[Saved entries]
====

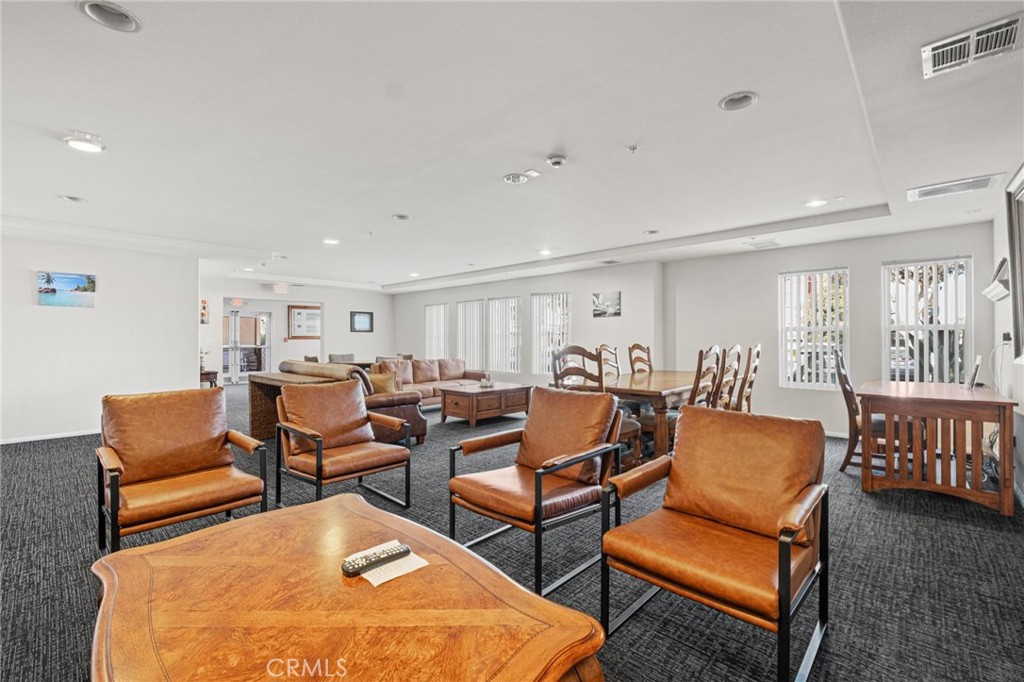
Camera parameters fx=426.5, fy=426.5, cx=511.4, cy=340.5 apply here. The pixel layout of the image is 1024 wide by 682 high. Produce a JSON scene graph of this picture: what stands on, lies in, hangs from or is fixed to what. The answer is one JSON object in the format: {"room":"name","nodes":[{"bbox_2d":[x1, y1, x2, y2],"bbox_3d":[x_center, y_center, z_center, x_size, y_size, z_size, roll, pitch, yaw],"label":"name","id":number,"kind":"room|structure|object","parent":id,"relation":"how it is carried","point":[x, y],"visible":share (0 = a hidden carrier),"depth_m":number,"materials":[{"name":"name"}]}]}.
{"room":"lobby","nodes":[
{"label":"lobby","id":0,"kind":"room"},
{"bbox_2d":[0,230,198,443],"bbox_3d":[-5.981,-0.056,4.997,0.157,2.554,3.584,0,0,43],"label":"left wall","id":1,"kind":"structure","parent":0,"point":[177,374],"depth_m":5.47,"materials":[{"name":"white paint"}]},
{"bbox_2d":[0,429,99,444],"bbox_3d":[-5.839,1.169,4.993,0.016,0.075,3.038,0,0,43],"label":"baseboard","id":2,"kind":"structure","parent":1,"relation":"attached to","point":[43,438],"depth_m":5.20,"materials":[{"name":"white paint"}]},
{"bbox_2d":[36,271,95,307],"bbox_3d":[-5.549,-0.633,5.321,0.027,0.410,0.560,0,0,43],"label":"picture","id":3,"kind":"object","parent":1,"relation":"attached to","point":[81,281],"visible":0.99,"depth_m":5.29},
{"bbox_2d":[203,276,394,384],"bbox_3d":[-5.120,-0.079,10.297,0.154,2.580,4.794,0,0,43],"label":"far wall","id":4,"kind":"structure","parent":0,"point":[375,333],"depth_m":10.54,"materials":[{"name":"white paint"}]},
{"bbox_2d":[200,299,208,324],"bbox_3d":[-6.437,-0.580,8.849,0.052,0.520,0.221,0,0,43],"label":"picture","id":5,"kind":"object","parent":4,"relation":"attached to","point":[205,303],"visible":0.56,"depth_m":8.86},
{"bbox_2d":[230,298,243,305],"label":"exit sign","id":6,"kind":"object","parent":4,"relation":"attached to","point":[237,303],"visible":0.97,"depth_m":10.39,"materials":[{"name":"red plastic"}]},
{"bbox_2d":[223,309,271,382],"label":"glass door","id":7,"kind":"structure","parent":4,"relation":"in","point":[233,317],"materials":[{"name":"white glass"}]},
{"bbox_2d":[287,304,321,339],"bbox_3d":[-5.642,-0.503,11.722,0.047,0.951,0.803,0,0,43],"label":"bulletin board","id":8,"kind":"object","parent":4,"relation":"attached to","point":[299,313],"visible":0.95,"depth_m":11.67,"materials":[{"name":"brown"}]},
{"bbox_2d":[350,310,373,332],"bbox_3d":[-3.885,-0.481,11.028,0.026,0.534,0.621,0,0,43],"label":"framed picture","id":9,"kind":"object","parent":4,"relation":"attached to","point":[359,319],"visible":0.99,"depth_m":11.01,"materials":[{"name":"black"}]},
{"bbox_2d":[0,386,1023,681],"bbox_3d":[-1.669,1.240,4.730,12.177,0.107,9.487,0,0,43],"label":"carpet floor","id":10,"kind":"structure","parent":0,"point":[642,671],"depth_m":2.26,"materials":[{"name":"grey carpet"}]},
{"bbox_2d":[95,388,270,554],"bbox_3d":[-1.986,0.769,2.561,0.815,0.880,0.775,0,0,43],"label":"armchair","id":11,"kind":"object","parent":10,"relation":"on","point":[203,462],"visible":0.99,"depth_m":2.52,"materials":[{"name":"brown leather"}]},
{"bbox_2d":[199,369,219,387],"bbox_3d":[-6.078,0.891,8.366,0.559,0.586,0.491,0,0,43],"label":"side table","id":12,"kind":"object","parent":10,"relation":"on","point":[215,372],"visible":0.37,"depth_m":8.28,"materials":[{"name":"brown wood"}]},
{"bbox_2d":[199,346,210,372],"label":"plant","id":13,"kind":"object","parent":12,"relation":"on","point":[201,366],"visible":0.46,"depth_m":8.10,"materials":[{"name":"green plant"}]},
{"bbox_2d":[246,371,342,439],"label":"console table","id":14,"kind":"object","parent":10,"relation":"on","point":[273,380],"visible":0.39,"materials":[{"name":"brown wicker"}]},
{"bbox_2d":[253,360,425,446],"bbox_3d":[-2.146,0.727,5.318,2.153,0.919,0.966,0,0,43],"label":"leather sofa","id":15,"kind":"object","parent":10,"relation":"on","point":[385,406],"visible":0.37,"depth_m":4.84,"materials":[{"name":"leather"}]},
{"bbox_2d":[368,370,398,393],"bbox_3d":[-1.604,0.553,5.178,0.380,0.350,0.260,0,0,29],"label":"throw pillow","id":16,"kind":"object","parent":15,"relation":"on","point":[377,382],"visible":0.63,"depth_m":5.11,"materials":[{"name":"fabric"}]},
{"bbox_2d":[328,353,353,363],"bbox_3d":[-3.556,0.718,9.065,0.619,0.901,0.613,0,0,43],"label":"armchair","id":17,"kind":"object","parent":10,"relation":"on","point":[333,358],"visible":0.38,"depth_m":9.12,"materials":[{"name":"grey fabric"}]},
{"bbox_2d":[275,379,414,510],"bbox_3d":[-1.277,0.765,3.227,0.795,0.873,0.758,0,0,43],"label":"armchair","id":18,"kind":"object","parent":10,"relation":"on","point":[319,452],"visible":0.99,"depth_m":3.18,"materials":[{"name":"brown leather"}]},
{"bbox_2d":[85,491,605,681],"bbox_3d":[-0.581,0.954,1.243,1.517,0.465,1.035,0,0,43],"label":"coffee table","id":19,"kind":"object","parent":10,"relation":"on","point":[115,573],"visible":0.99,"depth_m":1.15,"materials":[{"name":"brown wood"}]},
{"bbox_2d":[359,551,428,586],"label":"paper","id":20,"kind":"object","parent":19,"relation":"on","point":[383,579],"visible":0.53,"depth_m":1.34,"materials":[{"name":"white paper"}]},
{"bbox_2d":[340,543,410,576],"bbox_3d":[-0.429,0.690,1.352,0.053,0.027,0.216,0,0,43],"label":"remote control","id":21,"kind":"object","parent":20,"relation":"on","point":[377,561],"visible":0.99,"depth_m":1.33,"materials":[{"name":"black plastic"}]},
{"bbox_2d":[371,357,490,405],"bbox_3d":[-1.500,0.770,7.799,0.894,0.841,2.387,0,0,43],"label":"leather sofa","id":22,"kind":"object","parent":10,"relation":"on","point":[451,372],"visible":0.51,"depth_m":7.66,"materials":[{"name":"leather"}]},
{"bbox_2d":[437,382,531,426],"bbox_3d":[-0.385,0.951,6.475,0.811,0.482,1.277,0,0,43],"label":"coffee table","id":23,"kind":"object","parent":10,"relation":"on","point":[512,388],"visible":0.93,"depth_m":6.12,"materials":[{"name":"brown wood"}]},
{"bbox_2d":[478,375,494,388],"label":"decorative bowl","id":24,"kind":"object","parent":23,"relation":"on","point":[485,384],"visible":0.99,"depth_m":6.36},
{"bbox_2d":[447,386,625,593],"bbox_3d":[0.146,0.764,2.471,0.771,0.894,0.797,0,0,43],"label":"armchair","id":25,"kind":"object","parent":10,"relation":"on","point":[580,460],"visible":0.99,"depth_m":2.39,"materials":[{"name":"brown leather"}]},
{"bbox_2d":[548,344,640,467],"bbox_3d":[0.688,0.622,3.706,0.562,1.149,0.569,0,0,43],"label":"dining chair","id":26,"kind":"object","parent":10,"relation":"on","point":[628,428],"visible":0.36,"depth_m":3.60,"materials":[{"name":"brown wood"}]},
{"bbox_2d":[596,344,620,381],"bbox_3d":[1.405,0.625,5.466,0.574,1.141,0.514,0,0,43],"label":"dining chair","id":27,"kind":"object","parent":10,"relation":"on","point":[618,372],"visible":0.34,"depth_m":5.60,"materials":[{"name":"brown wood"}]},
{"bbox_2d":[627,343,653,373],"bbox_3d":[1.892,0.614,5.676,0.569,1.159,0.528,0,0,43],"label":"dining chair","id":28,"kind":"object","parent":10,"relation":"on","point":[638,346],"visible":0.41,"depth_m":5.83,"materials":[{"name":"brown wood"}]},
{"bbox_2d":[584,370,708,464],"bbox_3d":[1.543,0.822,4.886,1.153,0.768,2.200,0,0,43],"label":"dining table","id":29,"kind":"object","parent":10,"relation":"on","point":[642,386],"visible":0.55,"depth_m":4.15,"materials":[{"name":"brown wood"}]},
{"bbox_2d":[689,345,723,407],"bbox_3d":[1.650,0.615,4.069,0.544,1.124,0.506,0,0,43],"label":"dining chair","id":30,"kind":"object","parent":10,"relation":"on","point":[700,364],"visible":0.38,"depth_m":3.92,"materials":[{"name":"brown wood"}]},
{"bbox_2d":[600,405,829,681],"bbox_3d":[0.875,0.780,1.825,0.743,0.875,0.801,0,0,43],"label":"armchair","id":31,"kind":"object","parent":10,"relation":"on","point":[788,549],"visible":0.99,"depth_m":1.77,"materials":[{"name":"leather"}]},
{"bbox_2d":[713,345,742,411],"bbox_3d":[2.068,0.612,4.491,0.543,1.142,0.510,0,0,43],"label":"dining chair","id":32,"kind":"object","parent":10,"relation":"on","point":[730,380],"visible":0.38,"depth_m":4.34,"materials":[{"name":"brown wood"}]},
{"bbox_2d":[734,344,760,412],"bbox_3d":[2.564,0.612,4.967,0.538,1.151,0.496,0,0,43],"label":"dining chair","id":33,"kind":"object","parent":10,"relation":"on","point":[748,396],"visible":0.4,"depth_m":4.79,"materials":[{"name":"brown wood"}]},
{"bbox_2d":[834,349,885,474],"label":"wooden chair","id":34,"kind":"object","parent":10,"relation":"on","point":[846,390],"visible":0.52,"depth_m":3.82,"materials":[{"name":"brown wood"}]},
{"bbox_2d":[857,380,1013,515],"bbox_3d":[3.516,0.815,3.641,0.839,0.799,1.366,0,0,43],"label":"wooden desk","id":35,"kind":"object","parent":10,"relation":"on","point":[1006,402],"visible":0.97,"depth_m":3.22,"materials":[{"name":"brown wood"}]},
{"bbox_2d":[967,354,982,388],"bbox_3d":[3.963,0.265,3.663,0.098,0.275,0.246,0,0,43],"label":"picture frame","id":36,"kind":"object","parent":35,"relation":"on","point":[976,366],"visible":0.99,"depth_m":3.60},
{"bbox_2d":[1,0,1022,293],"bbox_3d":[-1.607,-1.382,5.171,11.834,0.164,9.560,0,0,43],"label":"ceiling","id":37,"kind":"structure","parent":0,"point":[493,171],"depth_m":2.66,"materials":[{"name":"white paint"}]},
{"bbox_2d":[57,194,86,203],"bbox_3d":[-4.153,-1.364,4.035,0.208,0.058,0.209,0,0,43],"label":"recessed light","id":38,"kind":"object","parent":37,"relation":"in","point":[75,199],"visible":0.98,"depth_m":4.03,"materials":[{"name":"white"}]},
{"bbox_2d":[64,133,104,153],"bbox_3d":[-2.863,-1.327,2.863,0.209,0.040,0.209,0,0,43],"label":"ceiling light","id":39,"kind":"object","parent":37,"relation":"attached to","point":[77,144],"visible":1,"depth_m":2.84,"materials":[{"name":"white"}]},
{"bbox_2d":[79,0,141,32],"bbox_3d":[-1.655,-1.362,1.757,0.204,0.053,0.206,0,0,43],"label":"recessed light","id":40,"kind":"object","parent":37,"relation":"in","point":[127,22],"visible":0.98,"depth_m":1.77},
{"bbox_2d":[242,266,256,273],"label":"recessed light","id":41,"kind":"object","parent":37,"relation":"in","point":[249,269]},
{"bbox_2d":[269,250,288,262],"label":"smoke detector","id":42,"kind":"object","parent":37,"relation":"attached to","point":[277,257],"visible":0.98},
{"bbox_2d":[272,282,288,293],"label":"exit sign","id":43,"kind":"object","parent":37,"relation":"hanging from","point":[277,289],"visible":0.99,"depth_m":9.55,"materials":[{"name":"white"}]},
{"bbox_2d":[322,237,339,245],"bbox_3d":[-2.433,-1.339,5.744,0.223,0.020,0.220,0,0,43],"label":"recessed light","id":44,"kind":"object","parent":37,"relation":"in","point":[329,241],"visible":0.99,"depth_m":5.73,"materials":[{"name":"white"}]},
{"bbox_2d":[392,213,410,220],"bbox_3d":[-1.206,-1.375,4.658,0.207,0.056,0.205,0,0,43],"label":"ceiling speaker","id":45,"kind":"object","parent":37,"relation":"in","point":[401,217],"visible":0.98,"depth_m":4.66,"materials":[{"name":"white"}]},
{"bbox_2d":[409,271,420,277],"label":"recessed light","id":46,"kind":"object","parent":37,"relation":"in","point":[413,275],"visible":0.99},
{"bbox_2d":[503,172,528,183],"bbox_3d":[0.031,-1.338,3.515,0.208,0.041,0.209,0,0,43],"label":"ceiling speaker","id":47,"kind":"object","parent":37,"relation":"in","point":[520,177],"visible":0.99,"depth_m":3.50,"materials":[{"name":"white"}]},
{"bbox_2d":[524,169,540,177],"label":"ceiling sensor","id":48,"kind":"object","parent":37,"relation":"attached to","point":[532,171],"visible":0.99,"depth_m":3.41,"materials":[{"name":"white"}]},
{"bbox_2d":[538,248,552,255],"bbox_3d":[0.504,-1.332,6.403,0.215,0.040,0.213,0,0,43],"label":"recessed light","id":49,"kind":"object","parent":37,"relation":"in","point":[546,251],"visible":0.99,"depth_m":6.38,"materials":[{"name":"white"}]},
{"bbox_2d":[546,153,566,168],"bbox_3d":[0.330,-1.321,3.139,0.141,0.055,0.140,0,0,43],"label":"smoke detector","id":50,"kind":"object","parent":37,"relation":"attached to","point":[556,162],"visible":0.98,"depth_m":3.10,"materials":[{"name":"white"}]},
{"bbox_2d":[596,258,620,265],"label":"ceiling vent","id":51,"kind":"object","parent":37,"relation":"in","point":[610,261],"visible":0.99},
{"bbox_2d":[627,144,638,152],"bbox_3d":[0.835,-1.317,2.924,0.069,0.034,0.069,0,0,43],"label":"sprinkler head","id":52,"kind":"object","parent":37,"relation":"attached to","point":[634,148],"visible":0.97,"depth_m":2.92},
{"bbox_2d":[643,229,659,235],"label":"recessed light","id":53,"kind":"object","parent":37,"relation":"in","point":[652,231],"visible":0.98,"depth_m":5.26,"materials":[{"name":"white"}]},
{"bbox_2d":[718,91,757,111],"bbox_3d":[1.262,-1.364,2.377,0.206,0.066,0.203,0,0,43],"label":"recessed light","id":54,"kind":"object","parent":37,"relation":"in","point":[744,100],"visible":0.99,"depth_m":2.39,"materials":[{"name":"white metal"}]},
{"bbox_2d":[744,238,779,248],"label":"ceiling vent","id":55,"kind":"object","parent":37,"relation":"in","point":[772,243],"visible":0.99,"depth_m":5.46,"materials":[{"name":"white metal"}]},
{"bbox_2d":[805,198,826,207],"bbox_3d":[2.945,-1.337,4.128,0.195,0.016,0.194,0,0,43],"label":"recessed light","id":56,"kind":"object","parent":37,"relation":"in","point":[814,203],"visible":0.99,"depth_m":4.12,"materials":[{"name":"white"}]},
{"bbox_2d":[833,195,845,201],"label":"sprinkler head","id":57,"kind":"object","parent":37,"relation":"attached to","point":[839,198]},
{"bbox_2d":[906,173,1004,201],"bbox_3d":[3.587,-1.245,3.473,0.522,0.018,0.329,0,0,43],"label":"air vent","id":58,"kind":"object","parent":37,"relation":"in","point":[922,193],"visible":0.99,"depth_m":3.44,"materials":[{"name":"white metal"}]},
{"bbox_2d":[920,13,1023,78],"bbox_3d":[1.989,-1.264,1.831,0.336,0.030,0.249,0,0,43],"label":"air vent","id":59,"kind":"object","parent":37,"relation":"attached to","point":[1010,36],"visible":1,"depth_m":1.83,"materials":[{"name":"metal"}]},
{"bbox_2d":[389,260,662,388],"bbox_3d":[-0.325,-0.088,9.327,7.086,2.573,0.249,0,0,43],"label":"wall","id":60,"kind":"structure","parent":0,"point":[572,281],"depth_m":7.79,"materials":[{"name":"white paint"}]},
{"bbox_2d":[424,303,448,358],"bbox_3d":[-1.884,-0.164,10.767,0.882,1.528,0.122,0,0,43],"label":"window","id":61,"kind":"structure","parent":60,"relation":"in","point":[433,313],"depth_m":10.77,"materials":[{"name":"white glass"}]},
{"bbox_2d":[457,299,485,368],"bbox_3d":[-0.951,-0.150,9.971,0.950,1.543,0.079,0,0,43],"label":"window","id":62,"kind":"structure","parent":60,"relation":"in","point":[461,315],"depth_m":9.94,"materials":[{"name":"white glass"}]},
{"bbox_2d":[488,296,521,371],"bbox_3d":[-0.144,-0.155,9.139,0.977,1.572,0.109,0,0,43],"label":"window","id":63,"kind":"structure","parent":60,"relation":"in","point":[509,301],"depth_m":9.14,"materials":[{"name":"white glass"}]},
{"bbox_2d":[531,291,570,376],"bbox_3d":[0.766,-0.143,8.220,0.980,1.588,0.090,0,0,43],"label":"window","id":64,"kind":"structure","parent":60,"relation":"in","point":[564,335],"depth_m":8.26,"materials":[{"name":"white glass"}]},
{"bbox_2d":[592,290,621,317],"bbox_3d":[1.631,-0.625,7.313,0.553,0.408,0.026,0,0,43],"label":"picture","id":65,"kind":"object","parent":60,"relation":"attached to","point":[618,305],"visible":0.99,"depth_m":7.29},
{"bbox_2d":[662,222,996,437],"bbox_3d":[1.207,-0.056,8.154,11.262,2.549,0.310,0,0,43],"label":"window wall","id":66,"kind":"structure","parent":0,"point":[850,265],"depth_m":6.10,"materials":[{"name":"paint"}]},
{"bbox_2d":[779,266,848,389],"bbox_3d":[3.955,-0.137,5.600,0.769,1.562,0.104,0,0,43],"label":"window","id":67,"kind":"structure","parent":66,"relation":"in","point":[828,368],"depth_m":5.60,"materials":[{"name":"white glass"}]},
{"bbox_2d":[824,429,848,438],"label":"baseboard","id":68,"kind":"structure","parent":66,"relation":"attached to","point":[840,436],"depth_m":5.31,"materials":[{"name":"white paint"}]},
{"bbox_2d":[882,256,971,383],"bbox_3d":[4.798,-0.156,4.951,0.799,1.522,0.128,0,0,43],"label":"window","id":69,"kind":"structure","parent":66,"relation":"in","point":[968,327],"depth_m":4.94,"materials":[{"name":"white glass"}]},
{"bbox_2d":[990,167,1023,501],"bbox_3d":[2.202,-0.073,1.299,0.158,2.601,8.386,0,0,43],"label":"right wall","id":70,"kind":"structure","parent":0,"point":[1018,372],"depth_m":3.64,"materials":[{"name":"white paint"}]},
{"bbox_2d":[983,257,1011,300],"bbox_3d":[4.185,-0.527,3.673,0.138,0.308,0.671,0,0,43],"label":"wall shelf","id":71,"kind":"object","parent":70,"relation":"attached to","point":[994,293],"visible":0.9,"depth_m":3.58,"materials":[{"name":"white"}]},
{"bbox_2d":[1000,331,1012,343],"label":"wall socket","id":72,"kind":"object","parent":70,"relation":"attached to","point":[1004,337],"visible":0.9,"depth_m":3.78,"materials":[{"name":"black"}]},
{"bbox_2d":[1005,165,1023,363],"bbox_3d":[3.317,-0.477,2.684,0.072,1.310,1.255,0,0,43],"label":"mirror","id":73,"kind":"object","parent":70,"relation":"attached to","point":[1022,193],"visible":1,"depth_m":3.05,"materials":[{"name":"mirror"}]}
]}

====

What to work on: Please report every line of the records above that contains the word "grey".

Response area:
{"bbox_2d":[0,386,1023,681],"bbox_3d":[-1.669,1.240,4.730,12.177,0.107,9.487,0,0,43],"label":"carpet floor","id":10,"kind":"structure","parent":0,"point":[642,671],"depth_m":2.26,"materials":[{"name":"grey carpet"}]},
{"bbox_2d":[328,353,353,363],"bbox_3d":[-3.556,0.718,9.065,0.619,0.901,0.613,0,0,43],"label":"armchair","id":17,"kind":"object","parent":10,"relation":"on","point":[333,358],"visible":0.38,"depth_m":9.12,"materials":[{"name":"grey fabric"}]},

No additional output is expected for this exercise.